La BCE réfléchit à de nouvelles mesures

le 07/11/2014 L'AGEFI Quotidien / Edition de 7H

Elle pourrait renforcer encore l'assouplissement des conditions monétaires dans la zone euro.

Le président de la BCE, Mario Draghi, veut augmenter sa taille de bilan de 1.000 milliards d’euros. © European Union 2014 EP

La Banque centrale européenne (BCE) réfléchit à l’étape d’après. Non content d’avoir créé la surprise en annonçant un programme d’achats de titrisations et d’obligations sécurisées en septembre dernier, le conseil des gouverneurs a chargé les équipes de la BCE et les comités de l’Eurosystème de réfléchir à de nouveau moyens de faire face à la faiblesse de l’inflation. Le président de la BCE, Mario Draghi, s’est montré déterminé à augmenter la taille du bilan de l’institution de 1.000 milliards d’euros.

L'euro/dollar baissait à 1,239 après les annonces faites hier. Elles sont d’autant plus marquantes qu’un article de Reuters publié en début de semaine faisait état de dissensions au sein du Conseil des gouverneurs de la BCE. Selon l’agence, des membres du Conseil souhaitaient que Mario Draghi agisse de manière plus collégiale. Il était notamment reproché au président d’avoir donné trop indications sur le niveau d’augmentation du bilan souhaité par la BCE avec les nouveaux programmes d'achats d’actifs.

Devant les journalistes hier, Mario Draghi a minimisé l’importance des divergences au sein du Conseil et nié l’existence d’un clivage entre les pays du Nord et du Sud de l'Europe. Pour dissiper les inquiétudes, tous les membres du Conseil ont signé les remarques d’introduction de la conférence du président. «L’intervention de Mario Draghi a été l’occasion de clarifier, ce qui était bienvenu, que la cohésion de la BCE n’est pas menacée par des débats internes», souligne l’économiste de Crédit Agricole CIB, Frederik Ducrozet.

Les remarques introductives précisent que les opérations de refinancement ciblées sur l’économie réelle (TLTRO) ainsi que les programmes d’achats de titrisations et d’obligations sécurisées auront «un impact significatif sur le bilan qui devrait retrouver la taille qu’il avait au début de 2012». Mario Draghi a ajouté qu’il s’agissait d’atteindre la taille du bilan de mars 2012. Sachant qu’elle était alors de 3.000 milliards d’euros, le bilan devrait croître de 1.000 milliards.
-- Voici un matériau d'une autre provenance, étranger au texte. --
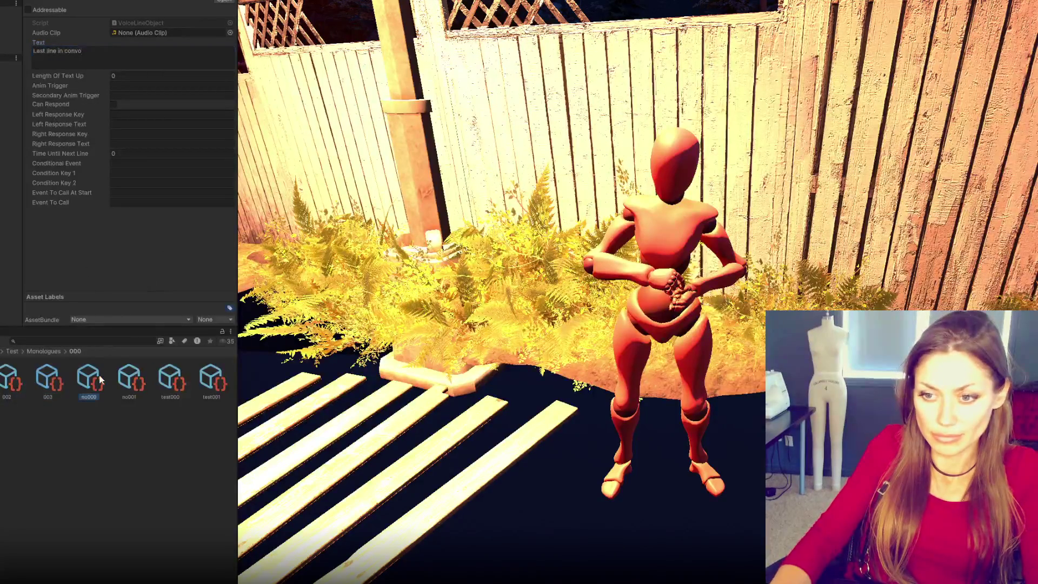
{"action": "left_click", "coordinate": [170, 380]}
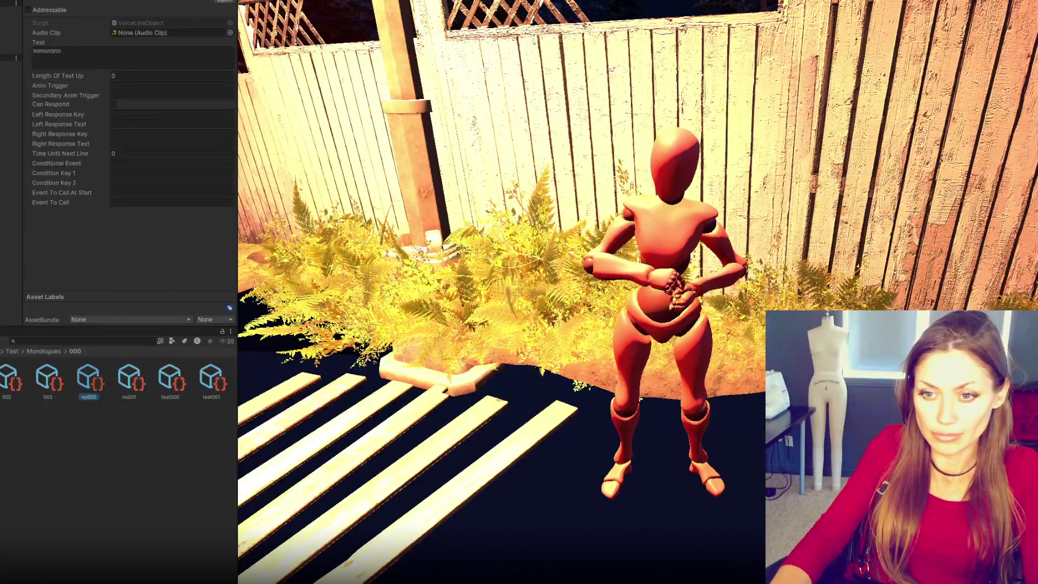
{"action": "left_click", "coordinate": [137, 116]}
{"action": "type", "text": "yes"}
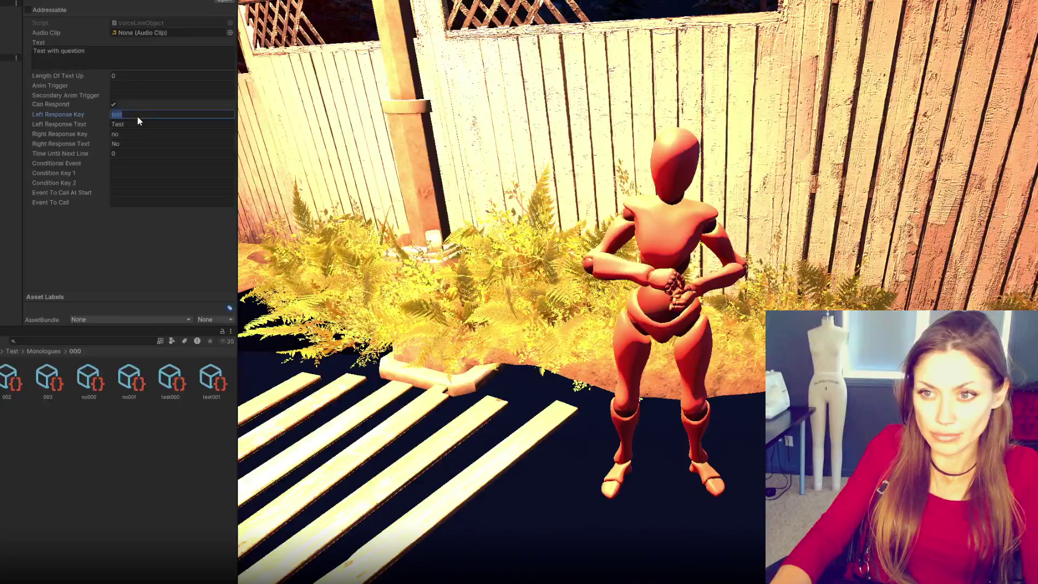
{"action": "left_click", "coordinate": [134, 125]}
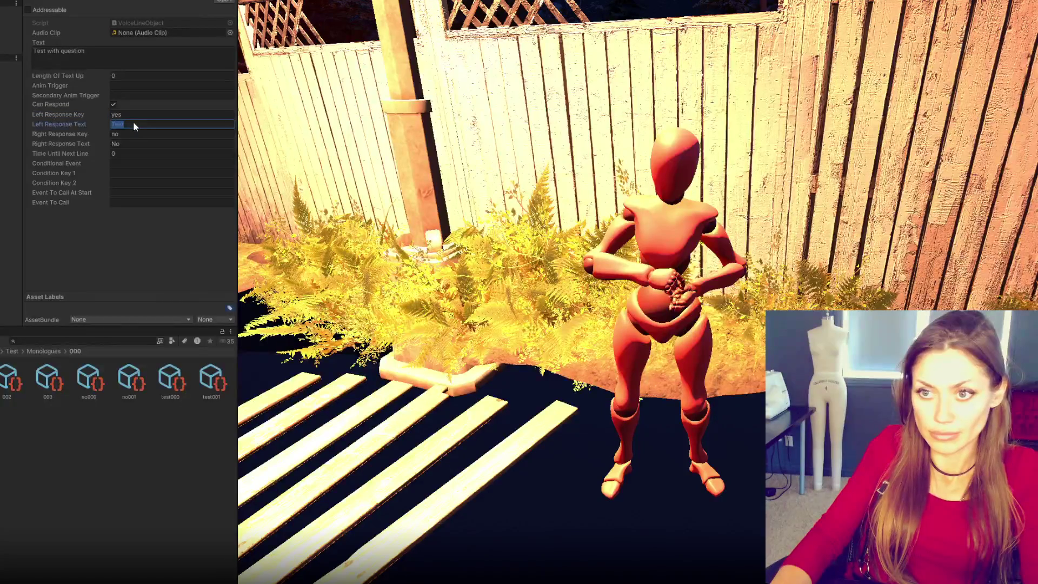
{"action": "left_click", "coordinate": [128, 380]}
Step: Rename the test000 and test001 voice line assets to yes000 and yes001
{"action": "left_click", "coordinate": [170, 389]}
{"action": "left_click", "coordinate": [170, 398]}
{"action": "type", "text": "yes"}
Le président de la BCE a précisé que des achats d’obligations d’entreprises n’avaient pas été discutés au sein du Conseil et s’est dit plusieurs fois «confiant» dans la capacité des mesures déjà annoncées à produire leurs effets.
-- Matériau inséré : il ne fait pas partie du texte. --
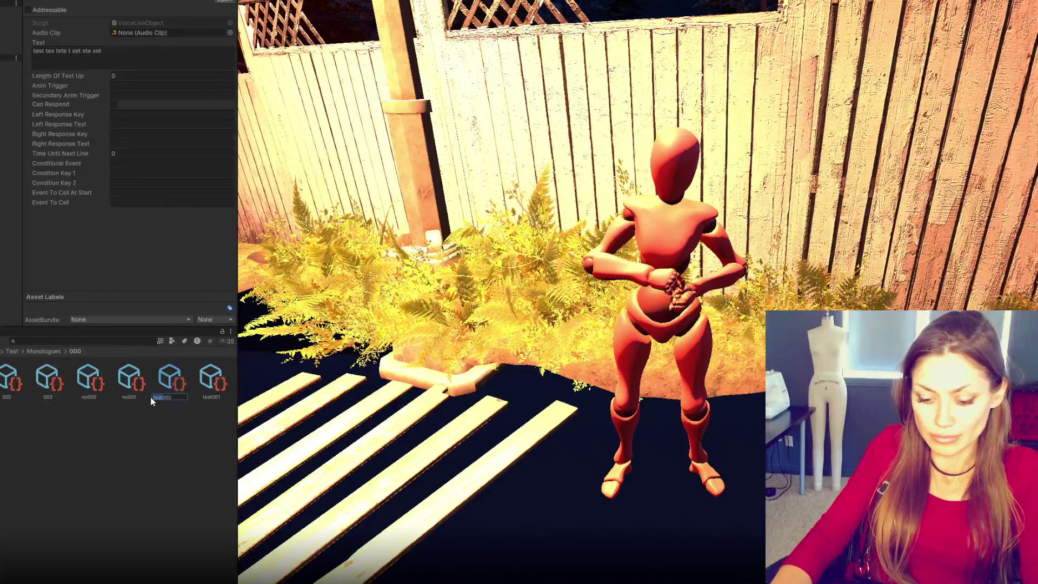
{"action": "key", "text": "Return"}
{"action": "left_click", "coordinate": [172, 399]}
{"action": "left_click", "coordinate": [170, 398]}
Le Conseil des gouverneurs a cependant affirmé qu’il était «unanimement prêt à utiliser de nouveaux instruments de politique non conventionnelle s’il devenait nécessaire de s’attaquer encore plus aux risques d’une période de faible inflation trop prolongée». Il ajoute surtout qu’il a chargé les équipes de la BCE et les comités de l’Eurosystème «d’assurer à temps la préparation de nouvelles mesures, si besoin».

 

«Nous sommes plus confiants dans le fait que de nouvelles mesures seront prises dans les prochains mois», réagit Guillaume Menuet, économiste chez Citi. «La porte est maintenant largement ouverte pour un QE (assouplissement quantitatif)», écrit-il. «Selon toute probabilité, des nouveaux achats concerneraient des obligations d’entreprises non financières, alors qu’un QE souverain semble rester hors des radars», écrit Marco Valli, économiste chez UniCredit. L’économiste de RBS, Richard Barwell, estime que la BCE pourrait, en plus de lancer des achats d'obligations d'entreprises, assouplir les règles de fonctionnement des TLTRO.